Frustrated with the grammar. :/
Poland is such a great country and culture, I love it. Yet the grammar is so hard for me to gasp. It's much easier for me to pick up new vocabulary than new grammar.
Being a native speaker of another Slavic language, I get many Polish words but we lack any cases in my language so that makes it very hard. Maybe I can find Polish pen pals somehow?
Hi Disfrut - this is a common problem as Polish grammar is very hard. Example showing the grammar with "beer" = "piwo": In Polish equivalent piwo changes (or declines) slyly according to its grammatical context. To take just some of these cases, the straightforward ‘Lubię piwo’ (‘I like beer’) becomes ‘Nie lubię piwa’ (‘I don’t like beer’), which is different to ‘Przygladam się piwu’ (‘I’m looking [carefully] at beer’), which is also different to ‘Rozmawiam o piwie’ (‘I’m talking about beer’), which is yet again not the same as ‘Rozmawiam z piwem’ (‘I’m talking with beer’), a sentence that is probably never uttered except by an English speaker attempting to drown their sorrows at having to learn seven times the number of words they were expecting. (source: https://blog.oxforddictionaries.com/2016/08/04/learning-polish/)
I suggest reading that additionally: https://www.xperiencepoland.com/5-reasons-polish-language-is-hard/
Please do not listen to advice such as "Don't waste too much time on grammar" as you really need it to speak fluently or write correct sentences.
And do not worry, there are plenty of Poles that have issues with polish grammar, even though they were born and raised in PL.
If you need some advice just let me know - I am a native polish speaker :)
Don't waste too much time on grammar. It's very difficult, even for (some) Polish people. I've got the same problem with French.
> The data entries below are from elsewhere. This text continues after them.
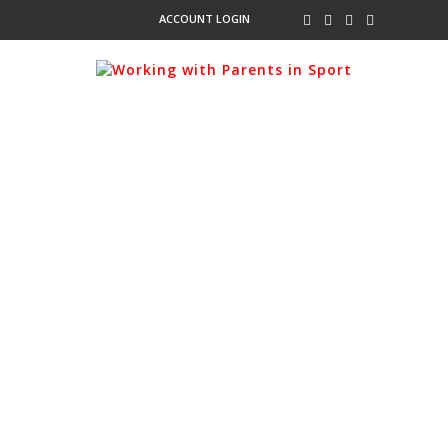
ACCOUNT LOGIN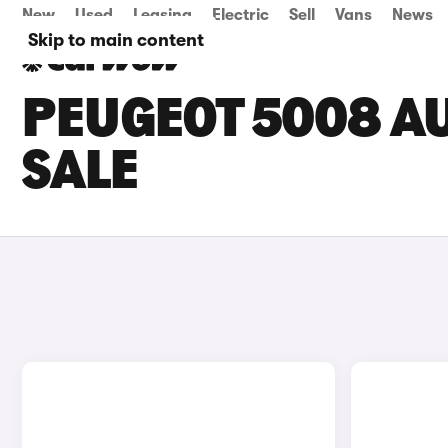
New
Used
Leasing
Electric
Sell
Vans
News
Skip to main content
PEUGEOT 5008 A
SALE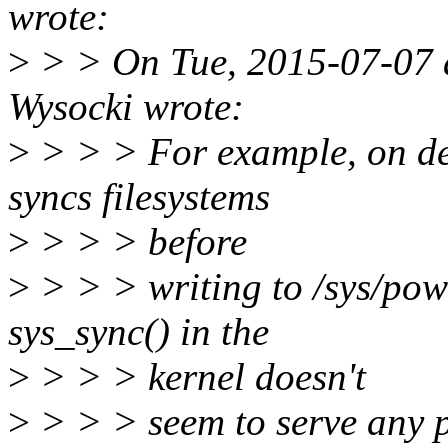
wrote:
>
> > On Tue, 2015-07-07 a
Wysocki wrote:
>
> > > For example, on des
syncs filesystems
>
> > > before
>
> > > writing to /sys/powe
sys_sync() in the
>
> > > kernel doesn't
>
> > > seem to serve any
"Please do not listen to advice such as "Don't waste too much time on grammar" as you really need it to speak fluently or write correct sentences."
To each his own. But let me tell you that there are many methods of learning a language, so don't think that his method is the best. I did not say that you should not spend ANY time on grammar as you do need some general rules. But, don't spend too much time on it because it is boring and in the end, it will actually limit your progress and your learning (if you don't end up quitting after a couple of weeks).
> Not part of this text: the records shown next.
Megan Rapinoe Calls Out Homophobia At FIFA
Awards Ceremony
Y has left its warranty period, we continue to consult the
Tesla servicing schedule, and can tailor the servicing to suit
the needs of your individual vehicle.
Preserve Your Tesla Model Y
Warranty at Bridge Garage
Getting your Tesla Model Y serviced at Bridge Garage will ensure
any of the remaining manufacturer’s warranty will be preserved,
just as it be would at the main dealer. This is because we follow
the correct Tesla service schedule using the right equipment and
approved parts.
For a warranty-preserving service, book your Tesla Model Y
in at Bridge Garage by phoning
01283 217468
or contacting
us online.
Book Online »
I recommend you (or anybody reading this) listen to a podcast by Hugo Cotton (link below). Hugo is a French professor teaching French at a University of Warsaw in Poland. Unfortunately, the podcast is in French. So, if you understand a little bit of French please listen to it, it's worth it. If you don't speak any French at all, I will try to summarize what he's saying in one paragraph below. Here it goes.
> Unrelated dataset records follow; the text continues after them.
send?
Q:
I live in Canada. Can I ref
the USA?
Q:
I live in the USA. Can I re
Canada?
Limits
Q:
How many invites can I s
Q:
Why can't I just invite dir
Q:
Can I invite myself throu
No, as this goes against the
Hugo makes references to Professor Stephen Krashen (Univ. of South California - U.S.C.) and his works on language acquisition (Language Acquisition Theory). He agrees with Krashen on some points and disagrees on others. According to him, you should learn a language in a more natural way ie. like a child learns a native language. He says that what is important is to try to communicate (even if you make mistakes) and to try to transmit a message. It is not important that you don't respect the rules of grammar. Just talk, talk, talk. According to him, if you spend time concentrating on saying things properly, with proper grammar, you'll be limiting your progress because you'll be too self-conscious about breaking grammatical rules and making mistakes. He says that to learn a foreign language you need to make mistakes, and nobody will care if you do, as long as you're trying. The person who you're talking to might not understand what you're saying (your message), so he will try to make you say it in a different way, he will help you, and through that interaction, you will learn. His conclusion is that it is not important to have a great knowledge of grammar to be able to use a language. It is important to understand first. To get there, you need to work on the language regularly or as often as possible by listening to podcasts, watching videos, reading articles in a newspaper, magazine, etc. These should always be interesting and done in an atmosphere without stress. His most important point in all this is that grammar should not be your base for learning a language.
From my past experience, I totally agree with Hugo because the other method ie. concentrating on grammar, definitely did not work for me in the past. So there you go. Use it or flush it!
Here is the link:
I think bot gizzard123 and PrzemekTcz are correct. Learning by doing, making mistakes and having fun, as well as a sound understanding of the rules of grammar (especially to understand things in Polish! and what a feeling to get genitive plural of all genders mostly right and you notice it for the first time!), are important to master a language. The one is the recipe, the other is the meal, I would dare to say. Mam nadzieję, że macie dużo radości z uczynieniem języka polskiego!
Nice sentence! :) One thing: "z uczeniem się". That kinda looks like autocorrect got you something wrong... "uczynienie" is a relatively rare form of "make" in not-literally-making contexts like "making something easy".